From an acceptance perspective, you've seen some of the clients, and of course, if you go to the website, you'll be able to get a lot more view in terms of what they've done. A very, very promising young company, no debt, completely bootstrapped. From a public profile, award, recognition perspective, very common.
Sure. Like, currently, yes, like, currently, like, just, like, what is the kind of revenue potential do we expect in this, business, like, going ahead over the next three-four years?
Broadly, think of them as a company at a current year run rate of maybe INR 28-30 crore of revenue. Over a period of time, of course, we would expect it to grow in high double digits, so upwards of 20% on that base of INR 30 odd crore. In three-four years, you can expect that in a reasonable way, it should be at least a INR 50 crore operation, if not more.
Sure. Thank you.
Thank you, sir. The next question is from the line of Mr. Chandra Gupta, an individual investor. Please go ahead.
Hello. Am I audible?
Yes, please go ahead.
Yeah, yeah. Thank you. Thanks for this opportunity. I just want to ask 1 question. It's about this slide number 36 that you have, you know, the proprietary technology platforms for, and mobile applications that you have mentioned. Have we explored the option of monetizing these platforms at any point of time, like, you know, outside India, of course, you know, like a software product company does? Could this be another revenue vertical for us? Is there such a potential?

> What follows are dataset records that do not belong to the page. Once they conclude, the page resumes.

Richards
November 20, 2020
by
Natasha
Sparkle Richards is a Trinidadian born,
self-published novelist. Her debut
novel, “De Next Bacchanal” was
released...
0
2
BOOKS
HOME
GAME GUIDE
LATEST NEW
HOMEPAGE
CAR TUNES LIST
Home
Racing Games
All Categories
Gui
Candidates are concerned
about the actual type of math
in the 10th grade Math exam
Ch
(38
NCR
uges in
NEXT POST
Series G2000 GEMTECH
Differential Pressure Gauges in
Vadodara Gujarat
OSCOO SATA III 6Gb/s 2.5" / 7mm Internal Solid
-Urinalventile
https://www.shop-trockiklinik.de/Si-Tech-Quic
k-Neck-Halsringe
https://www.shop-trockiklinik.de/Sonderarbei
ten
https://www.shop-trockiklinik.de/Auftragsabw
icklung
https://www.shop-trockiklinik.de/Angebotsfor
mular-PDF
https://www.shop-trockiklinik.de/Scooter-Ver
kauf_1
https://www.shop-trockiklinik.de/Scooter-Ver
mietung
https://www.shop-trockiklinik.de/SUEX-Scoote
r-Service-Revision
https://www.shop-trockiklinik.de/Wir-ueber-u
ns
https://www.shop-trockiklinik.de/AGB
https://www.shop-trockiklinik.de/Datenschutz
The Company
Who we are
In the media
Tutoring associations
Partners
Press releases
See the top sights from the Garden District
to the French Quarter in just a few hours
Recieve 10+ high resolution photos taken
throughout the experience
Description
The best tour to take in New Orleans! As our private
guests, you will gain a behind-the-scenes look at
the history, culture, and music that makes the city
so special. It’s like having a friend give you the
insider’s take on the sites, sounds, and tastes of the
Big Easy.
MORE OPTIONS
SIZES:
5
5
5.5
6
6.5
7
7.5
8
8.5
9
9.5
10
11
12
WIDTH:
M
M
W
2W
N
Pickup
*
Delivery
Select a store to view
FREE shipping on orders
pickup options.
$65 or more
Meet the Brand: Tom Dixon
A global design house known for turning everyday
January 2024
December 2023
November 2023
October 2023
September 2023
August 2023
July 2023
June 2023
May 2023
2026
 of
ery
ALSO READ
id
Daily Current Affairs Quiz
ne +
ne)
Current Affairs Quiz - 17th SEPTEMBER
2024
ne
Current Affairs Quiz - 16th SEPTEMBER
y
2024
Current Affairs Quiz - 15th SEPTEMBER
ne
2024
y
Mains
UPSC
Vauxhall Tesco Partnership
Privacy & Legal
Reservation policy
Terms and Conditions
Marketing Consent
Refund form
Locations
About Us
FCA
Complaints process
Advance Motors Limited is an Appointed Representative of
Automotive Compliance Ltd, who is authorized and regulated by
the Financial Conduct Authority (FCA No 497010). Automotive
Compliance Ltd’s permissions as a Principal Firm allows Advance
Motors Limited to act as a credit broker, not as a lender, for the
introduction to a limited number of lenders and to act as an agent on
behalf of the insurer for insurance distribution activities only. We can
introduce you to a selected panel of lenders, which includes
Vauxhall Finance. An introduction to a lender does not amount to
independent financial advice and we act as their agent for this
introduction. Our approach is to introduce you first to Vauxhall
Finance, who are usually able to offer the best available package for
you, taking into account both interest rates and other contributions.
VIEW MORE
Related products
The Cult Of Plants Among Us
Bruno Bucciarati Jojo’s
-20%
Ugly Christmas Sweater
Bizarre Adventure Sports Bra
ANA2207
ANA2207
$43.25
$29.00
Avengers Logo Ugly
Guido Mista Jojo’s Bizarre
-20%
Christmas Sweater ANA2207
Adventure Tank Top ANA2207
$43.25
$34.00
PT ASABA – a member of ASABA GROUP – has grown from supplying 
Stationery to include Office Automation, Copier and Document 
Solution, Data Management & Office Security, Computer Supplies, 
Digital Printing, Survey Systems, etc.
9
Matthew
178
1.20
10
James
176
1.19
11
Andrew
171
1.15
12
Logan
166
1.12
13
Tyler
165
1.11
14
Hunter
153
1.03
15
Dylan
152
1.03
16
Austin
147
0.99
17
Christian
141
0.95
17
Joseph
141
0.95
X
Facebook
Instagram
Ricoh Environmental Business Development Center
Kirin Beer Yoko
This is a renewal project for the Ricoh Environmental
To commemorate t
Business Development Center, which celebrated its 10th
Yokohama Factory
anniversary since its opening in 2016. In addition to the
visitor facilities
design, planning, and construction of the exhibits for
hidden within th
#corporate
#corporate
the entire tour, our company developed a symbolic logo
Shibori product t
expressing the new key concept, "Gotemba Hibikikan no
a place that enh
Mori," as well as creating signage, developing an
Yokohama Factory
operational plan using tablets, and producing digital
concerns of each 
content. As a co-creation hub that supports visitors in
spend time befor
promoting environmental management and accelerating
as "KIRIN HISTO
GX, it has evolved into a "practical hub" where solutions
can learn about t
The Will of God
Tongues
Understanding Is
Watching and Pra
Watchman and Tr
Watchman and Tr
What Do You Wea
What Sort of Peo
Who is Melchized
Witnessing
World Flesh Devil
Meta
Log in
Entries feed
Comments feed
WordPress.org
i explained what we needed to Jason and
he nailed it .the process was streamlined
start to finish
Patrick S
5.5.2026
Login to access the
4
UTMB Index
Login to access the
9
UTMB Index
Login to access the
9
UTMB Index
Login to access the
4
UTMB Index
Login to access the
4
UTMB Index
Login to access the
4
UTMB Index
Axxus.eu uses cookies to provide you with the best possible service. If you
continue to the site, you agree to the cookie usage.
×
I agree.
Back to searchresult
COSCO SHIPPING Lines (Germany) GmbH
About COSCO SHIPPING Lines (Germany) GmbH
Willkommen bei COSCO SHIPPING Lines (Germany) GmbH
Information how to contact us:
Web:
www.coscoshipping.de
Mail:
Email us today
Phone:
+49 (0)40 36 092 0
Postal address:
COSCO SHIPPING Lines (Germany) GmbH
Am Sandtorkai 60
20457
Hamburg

We have made a small attempt in the past to open up European office and one in the Middle East, too, and we had some success. We've been completely focused on India domestic right now. As you would see, we have one core business and about seven adjunct businesses, a couple coming from acquisitions, the rest are our own core business. We've chosen to focus on India domestic. Right now, we are not selling overseas, so there is no go-to-market attempt to sell these platforms overseas.
Okay, it can become in future, if we choose to. I mean, if we decide to, then that, that's also possible in theory, yeah?
Yeah, would certainly be possible. Think Analytics, by the way, has a small subsidiary, where we do, consulting contracts with financial services and healthcare people. That's a very new and a small part of the overall mix, so I didn't call it, and it has nothing to do with this chart. Just so that you know, there is a small amount of, U.S. revenue, but as far as this platform is concerned, right now, we are not selling it overseas.
Okay. Okay. Okay, thanks a lot. Yeah, that's all from my side.
Thank you, sir. Ladies and gentlemen, that was the last question for the day. I would now like to hand the conference over to Mr. Ramcharan, CFO of CAMS. Over to you, sir.
Thank you, Seema. Thanks a lot to all the participants for your for your participation involvement in this earnings call and your continued interest in CAMS. In case of any questions, please please feel free to reach out to Anish Sawlani or to Orient Capital, who are our IR. Thanks once again for the time you spent.
All right. Thanks a lot, Ram.
Thank you, sir. On behalf of CAMS, that concludes this conference. Thank you for joining us, and you may now disconnect your lines.